Сердце его трепетало, дыхание участилось, и шальной порыв пронесся чрез все его существо, словно бы оно воспаряло к солнцу. Сердце трепетало в экстазе страха, но душа уносилась ввысь. Душа парила в потустороннем мире, а тело, такое знакомое, очистилось в одно дыхание, освободилось от неуверенности, стало лучащимся и слилось со стихией духа. Экстазом полета лучились его глаза, наполнялось рвущееся из груди дыхание, и все члены сделались тоже трепетными, лучащимися, подхваченными неудержимым ветром.
– Раз, два… Берегись!
– Ай, меня утонуло!
– Раз! Два! Три! Прыгай!
– А теперь я! теперь я!
– И – раз!.. Уф!..
– Стефанефорос!..
Горло его томилось желанием издать крик, крик сокола или орла в вышине, желанием пронзительно выкрикнуть всем ветрам о своем освобождении. Жизнь призывала душу его к себе, и голос ее не был ни грубым угрюмым голосом мира долга и безнадежности, ни тем нечеловеческим голосом, что звал его к тусклой службе у алтаря. Одно мгновение шального полета освободило его, и ликующий крик, которому не дали вырваться его уста, расколол его мозг.
– Стефанефорос!..
Что теперь это все, как не саван, сброшенный с тела смерти, – этот страх, не оставлявший его ни ночью ни днем, неуверенность, кругом оковавшая его, стыд, унижавший его и внешне, и внутренне, – разве это не саван, не могильные покровы?

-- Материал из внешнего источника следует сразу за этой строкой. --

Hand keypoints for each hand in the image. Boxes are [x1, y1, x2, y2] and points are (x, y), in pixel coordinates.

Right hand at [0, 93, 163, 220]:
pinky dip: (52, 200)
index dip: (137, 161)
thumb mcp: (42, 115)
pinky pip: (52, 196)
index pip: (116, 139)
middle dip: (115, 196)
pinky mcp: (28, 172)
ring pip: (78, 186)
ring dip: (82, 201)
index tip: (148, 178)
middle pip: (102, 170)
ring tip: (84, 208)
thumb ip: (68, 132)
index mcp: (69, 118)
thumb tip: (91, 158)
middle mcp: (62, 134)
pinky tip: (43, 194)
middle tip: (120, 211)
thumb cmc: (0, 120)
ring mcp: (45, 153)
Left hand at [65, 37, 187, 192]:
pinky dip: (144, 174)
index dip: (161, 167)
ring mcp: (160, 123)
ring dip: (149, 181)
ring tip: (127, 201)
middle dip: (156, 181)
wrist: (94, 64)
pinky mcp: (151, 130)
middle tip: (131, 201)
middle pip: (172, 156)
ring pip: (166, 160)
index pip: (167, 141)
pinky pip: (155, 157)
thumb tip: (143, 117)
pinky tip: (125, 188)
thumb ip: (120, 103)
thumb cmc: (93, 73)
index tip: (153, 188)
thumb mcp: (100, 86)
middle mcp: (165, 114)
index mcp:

Душа его восстала из могилы отрочества, стряхнув с себя могильные одеяния. Да! Да! Да! Как великий искусник, чье имя он носит, он гордо создаст из свободы и мощи своей души нечто новое и живое, парящее и прекрасное, неосязаемое, нетленное.
Он возбужденно пустился дальше, сойдя со скал, он больше не мог сдерживать разгоряченную кровь. Его щеки, он чувствовал, горели, из горла рвалась песня, ноги стремились неудержимо в путь, дальше и дальше, на край света. Вперед! Вперед! – словно взывало его сердце. Над морем сгустится мгла, долины оденет ночь, а перед путником забрезжит заря, откроет ему незнакомые поля, и холмы, и лица. Где?